One of the pernicious difficulties we encountered developing the physics toolkit was how different components should communicate. The trouble is that the physics toolkit is entirely customizable, so it’s possible to have infinite possible data combinations. Thankfully, ECS provides an exceedingly simple way of syncing data between systems.

Conduit

We call this protocol Conduit. You can send data as a tuple of the entity id, component id, and value, like so:

(EntityId(1), ComponentId("pos"), Vector3(1,1,3))

This might not seem impressive at first blush, but it offers some really nice benefits.
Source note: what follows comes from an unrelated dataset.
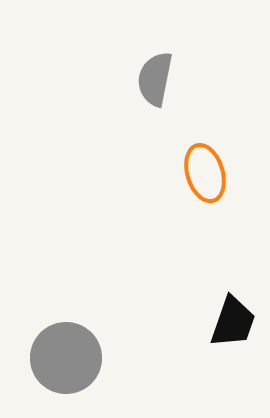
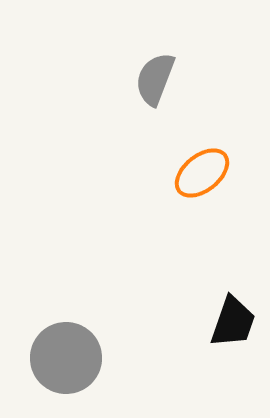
gray semicircle: rotated 10 degrees clockwise
orange ellipse: moved 3 px left; rotated 68 degrees clockwise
Say the control software wants to update the simulated motor rpm; all it would have to do is send the following msg to the simulation software.
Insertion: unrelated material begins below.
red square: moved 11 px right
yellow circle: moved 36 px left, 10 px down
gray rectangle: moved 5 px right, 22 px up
(EntityId(2), ComponentId("motor_rpm"), 2.0)

The simulation software can also send out sensor output this same way.

(EntityId(3), ComponentId("accelerometer_reading"), Vector3(0.0, -8.0, 0.0))

This is nice because it means reacting to new inputs and producing outputs that work with the same systems that we use for the core simulation above.
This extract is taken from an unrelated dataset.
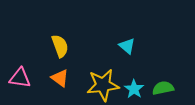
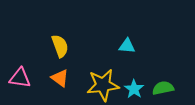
cyan triangle: rotated 36 degrees counterclockwise
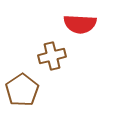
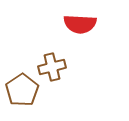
brown cross: moved 11 px down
We use Conduit to record the entire state of the system. We create a recorder service that subscribes to all components and entities from the simulation and control software. Every time it receives a message, it adds it to a table. Then, you can use that data to query the entire state of the system at any time. This allows users to specify failure and success conditions with ease; simply write a statement like

assert(entity[3].pos == vector3(1.0, 0.0, 0.0))

We can also use that data to provide real-time visualization of the simulation, graphs, and other analytics about the output. And since this is just a generic data exchange protocol, it also works for generic telemetry out of your software. Store and analyze anything you want: memory usage, performance stats, internal metrics about your Kalman filter; it doesn’t matter.